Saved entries
_____

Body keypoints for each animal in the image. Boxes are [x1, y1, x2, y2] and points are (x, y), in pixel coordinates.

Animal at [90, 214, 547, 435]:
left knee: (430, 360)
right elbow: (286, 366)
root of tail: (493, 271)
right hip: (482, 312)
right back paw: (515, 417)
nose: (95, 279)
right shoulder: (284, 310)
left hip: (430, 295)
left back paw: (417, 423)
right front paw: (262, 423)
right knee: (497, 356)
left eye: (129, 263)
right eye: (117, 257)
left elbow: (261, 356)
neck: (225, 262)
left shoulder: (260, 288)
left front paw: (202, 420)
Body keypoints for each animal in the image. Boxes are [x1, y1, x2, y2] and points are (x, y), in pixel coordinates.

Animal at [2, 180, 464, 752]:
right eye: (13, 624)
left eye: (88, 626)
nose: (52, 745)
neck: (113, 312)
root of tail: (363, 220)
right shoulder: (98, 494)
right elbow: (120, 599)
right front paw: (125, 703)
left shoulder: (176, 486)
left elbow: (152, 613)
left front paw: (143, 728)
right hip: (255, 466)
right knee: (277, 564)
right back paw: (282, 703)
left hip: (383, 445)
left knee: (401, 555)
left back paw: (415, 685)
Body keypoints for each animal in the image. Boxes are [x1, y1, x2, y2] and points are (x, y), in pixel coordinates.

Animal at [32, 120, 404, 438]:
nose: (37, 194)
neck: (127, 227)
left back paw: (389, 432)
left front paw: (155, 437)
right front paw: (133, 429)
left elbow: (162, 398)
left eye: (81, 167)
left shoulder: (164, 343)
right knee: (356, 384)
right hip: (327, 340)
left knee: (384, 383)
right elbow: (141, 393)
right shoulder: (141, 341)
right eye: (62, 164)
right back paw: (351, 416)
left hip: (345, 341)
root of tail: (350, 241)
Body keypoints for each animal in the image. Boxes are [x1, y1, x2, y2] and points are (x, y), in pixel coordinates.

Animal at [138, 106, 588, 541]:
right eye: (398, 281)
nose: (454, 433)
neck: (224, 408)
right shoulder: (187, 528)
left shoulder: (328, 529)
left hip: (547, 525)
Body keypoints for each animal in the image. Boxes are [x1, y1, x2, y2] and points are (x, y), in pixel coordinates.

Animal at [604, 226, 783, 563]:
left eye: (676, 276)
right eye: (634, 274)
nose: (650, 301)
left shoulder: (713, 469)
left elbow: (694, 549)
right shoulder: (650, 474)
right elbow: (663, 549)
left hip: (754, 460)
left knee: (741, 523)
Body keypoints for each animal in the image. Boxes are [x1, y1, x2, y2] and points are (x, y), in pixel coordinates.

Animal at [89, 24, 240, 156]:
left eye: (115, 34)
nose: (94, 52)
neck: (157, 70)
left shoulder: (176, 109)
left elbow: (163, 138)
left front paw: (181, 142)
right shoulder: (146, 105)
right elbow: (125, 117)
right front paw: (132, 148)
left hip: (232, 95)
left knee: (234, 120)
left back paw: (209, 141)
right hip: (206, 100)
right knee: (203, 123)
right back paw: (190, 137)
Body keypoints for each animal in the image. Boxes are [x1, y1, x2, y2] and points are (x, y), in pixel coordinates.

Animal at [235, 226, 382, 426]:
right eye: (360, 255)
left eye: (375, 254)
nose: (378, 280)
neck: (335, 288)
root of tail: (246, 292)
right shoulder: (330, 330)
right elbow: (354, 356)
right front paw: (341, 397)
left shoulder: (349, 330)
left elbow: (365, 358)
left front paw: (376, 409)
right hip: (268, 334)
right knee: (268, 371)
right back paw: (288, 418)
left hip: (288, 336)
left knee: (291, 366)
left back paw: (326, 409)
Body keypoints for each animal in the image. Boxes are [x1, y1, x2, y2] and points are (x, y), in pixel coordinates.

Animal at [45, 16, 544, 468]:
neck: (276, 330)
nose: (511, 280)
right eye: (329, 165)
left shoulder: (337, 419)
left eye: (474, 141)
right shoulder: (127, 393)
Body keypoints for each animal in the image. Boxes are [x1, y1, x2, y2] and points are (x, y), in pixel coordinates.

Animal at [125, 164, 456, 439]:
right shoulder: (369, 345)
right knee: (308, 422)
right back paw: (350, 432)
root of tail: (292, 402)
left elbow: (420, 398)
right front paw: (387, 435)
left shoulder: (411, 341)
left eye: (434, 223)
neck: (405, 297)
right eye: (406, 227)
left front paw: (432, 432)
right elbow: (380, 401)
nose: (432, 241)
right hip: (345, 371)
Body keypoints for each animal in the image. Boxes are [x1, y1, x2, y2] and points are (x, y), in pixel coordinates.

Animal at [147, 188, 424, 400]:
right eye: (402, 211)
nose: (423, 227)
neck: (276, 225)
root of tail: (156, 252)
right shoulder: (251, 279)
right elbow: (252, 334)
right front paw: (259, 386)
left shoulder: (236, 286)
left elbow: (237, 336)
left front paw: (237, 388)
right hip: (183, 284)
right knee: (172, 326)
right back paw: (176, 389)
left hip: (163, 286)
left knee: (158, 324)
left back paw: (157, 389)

_____

- **Task objective**:
Return only the lines between the one holding "right eye: (117, 257)" and the one holding "left back paw: (415, 685)", inclusive, exactly as they appear above.

- **Solved problem**:
right eye: (117, 257)
left elbow: (261, 356)
neck: (225, 262)
left shoulder: (260, 288)
left front paw: (202, 420)
Body keypoints for each animal in the image. Boxes are [x1, y1, x2, y2] and points are (x, y), in pixel coordinates.

Animal at [2, 180, 464, 752]:
right eye: (13, 624)
left eye: (88, 626)
nose: (52, 745)
neck: (113, 312)
root of tail: (363, 220)
right shoulder: (98, 494)
right elbow: (120, 599)
right front paw: (125, 703)
left shoulder: (176, 486)
left elbow: (152, 613)
left front paw: (143, 728)
right hip: (255, 466)
right knee: (277, 564)
right back paw: (282, 703)
left hip: (383, 445)
left knee: (401, 555)
left back paw: (415, 685)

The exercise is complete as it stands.